No matter how successful you are, there will (or can) always be someone or some group of people who disbelieve your success. I'll never forget the documentary of Steven Tyler (Aerosmith), where he visited his elderly father conveniently for the cameras. His father did not give two pennies for his rock-god of a son. In fact, the interview (or visit) consisted of his father "teaching" him some hokey tune on the piano as if Dad was Mozart and son was snot-nosed schoolboy. The father was more interested in playing greensleaves than any cameras or interview about his son's success or their relationship. Aside from telling us where Mr. Tyler got his rock-star ego, we know that even wild success can be undermined and made non-existent simply by refusing to recognize it. Perhaps this is where the much hyped (in this particular documentary) rift between father and son finds its sources.

Shakespeare's contemporaries (i.e. Johnson) had little respect for his work. He was a relative unknown even fifty years after his death. Success comes in many forms.
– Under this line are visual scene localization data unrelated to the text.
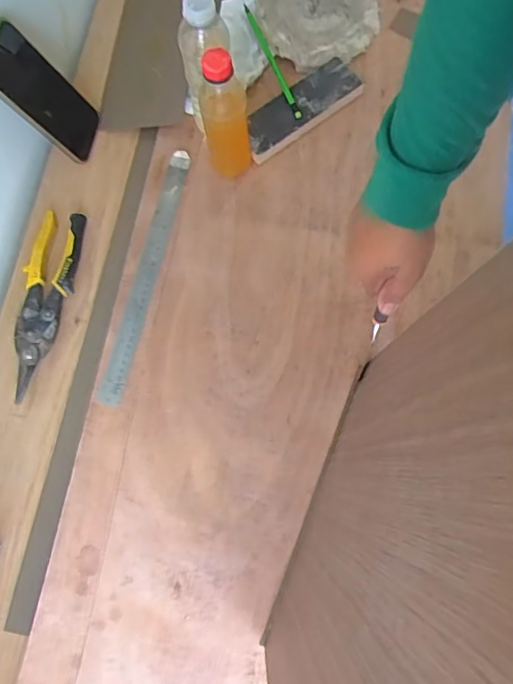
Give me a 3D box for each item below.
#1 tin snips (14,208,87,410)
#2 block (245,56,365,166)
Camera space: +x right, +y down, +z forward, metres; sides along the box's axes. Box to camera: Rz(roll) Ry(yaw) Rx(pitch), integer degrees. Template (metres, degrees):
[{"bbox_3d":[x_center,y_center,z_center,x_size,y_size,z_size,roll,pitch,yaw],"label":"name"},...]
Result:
[{"bbox_3d":[-0.262,-0.050,0.642,0.054,0.019,0.235,7,76,3],"label":"tin snips"},{"bbox_3d":[0.054,-0.307,0.679,0.172,0.023,0.066,-36,78,-7],"label":"block"}]

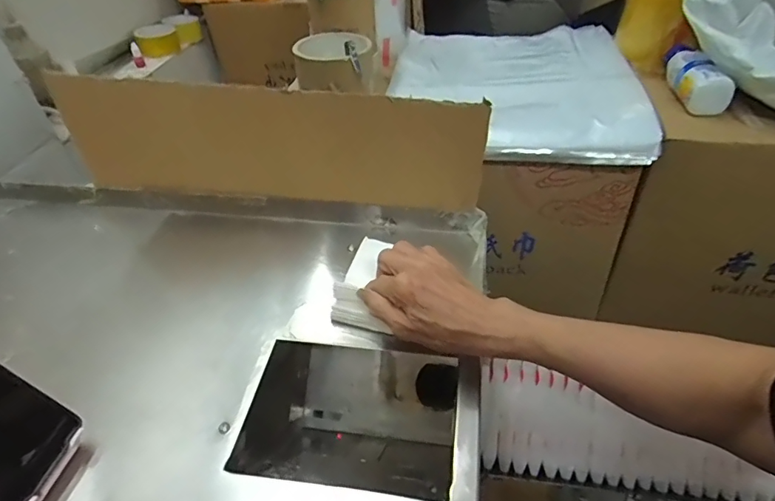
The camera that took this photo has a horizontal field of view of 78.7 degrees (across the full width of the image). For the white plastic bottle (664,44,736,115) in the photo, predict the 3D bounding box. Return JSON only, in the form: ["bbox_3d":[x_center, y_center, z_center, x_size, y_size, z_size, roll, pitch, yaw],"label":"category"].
[{"bbox_3d":[0.399,-0.233,0.618,0.046,0.054,0.146,4,43,9],"label":"white plastic bottle"}]

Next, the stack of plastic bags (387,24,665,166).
[{"bbox_3d":[0.181,-0.254,0.706,0.338,0.055,0.361,5,43,10],"label":"stack of plastic bags"}]

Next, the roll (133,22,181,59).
[{"bbox_3d":[-0.541,-0.495,1.119,0.092,0.058,0.084,-20,44,-17],"label":"roll"}]

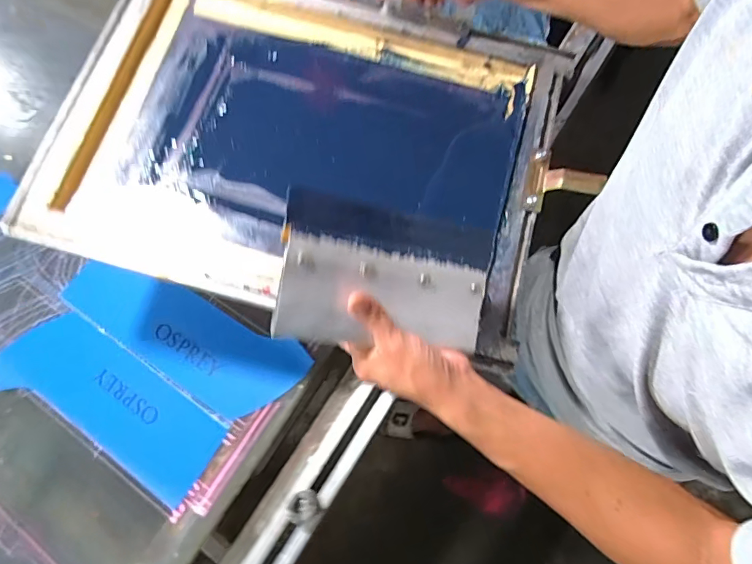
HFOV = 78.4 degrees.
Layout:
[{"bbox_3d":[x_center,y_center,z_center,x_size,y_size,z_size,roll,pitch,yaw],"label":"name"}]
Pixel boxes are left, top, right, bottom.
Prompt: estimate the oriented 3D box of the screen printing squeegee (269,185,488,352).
[{"bbox_3d":[0.011,-0.004,0.412,0.189,0.007,0.119,6,91,-18],"label":"screen printing squeegee"}]

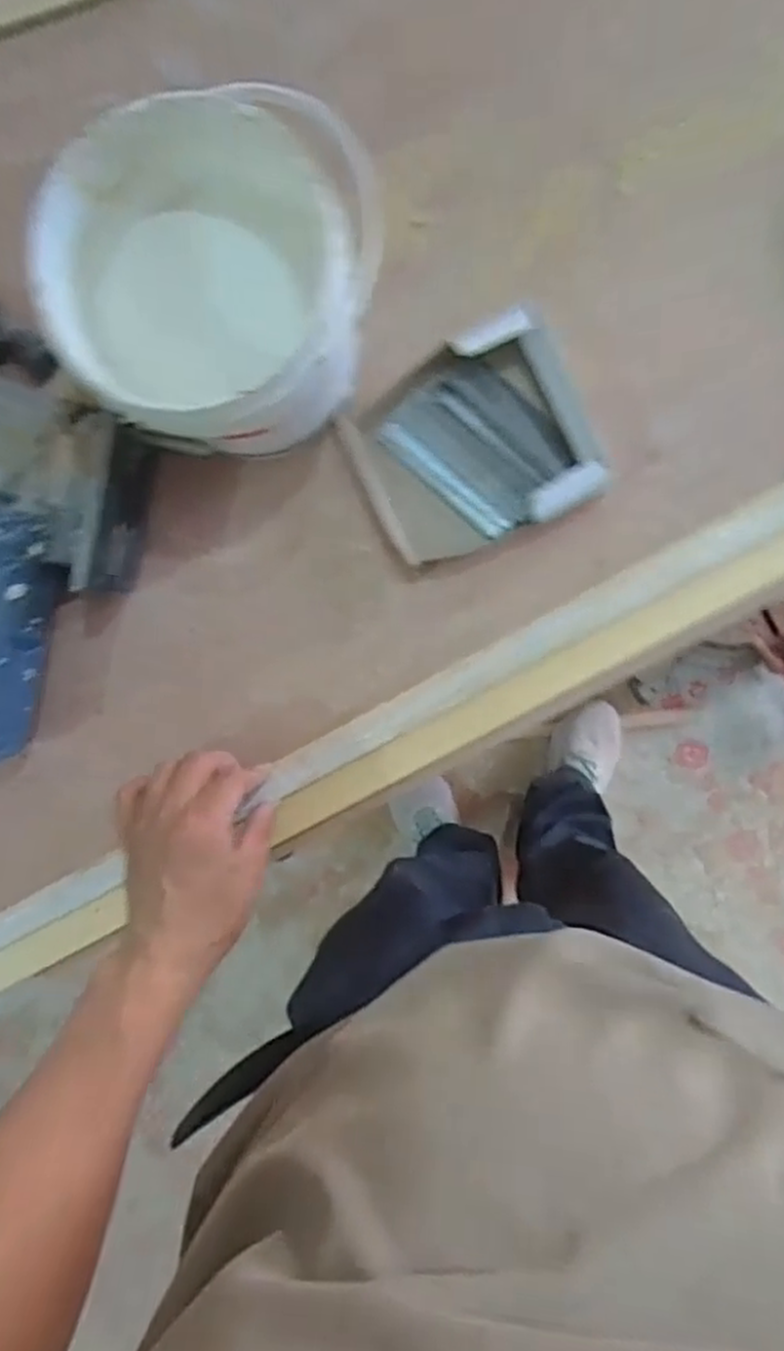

The most important is the one you recognize.

--

The compound preposition off of is generally regarded as informal and is best avoided in formal speech and writing: He stepped off (not off of) the platform. --dictionary.com

11.19.2003

Woe to the covetous
to covet and to hate
to hate that which is within
to covet that which is without

Most of the time when someone remarks at your unwillingness to admit you're wrong, they're mirroring their own stubbornness.

Whenever this happens to me, I always know I'm speaking to a fellow-minded stubborn person.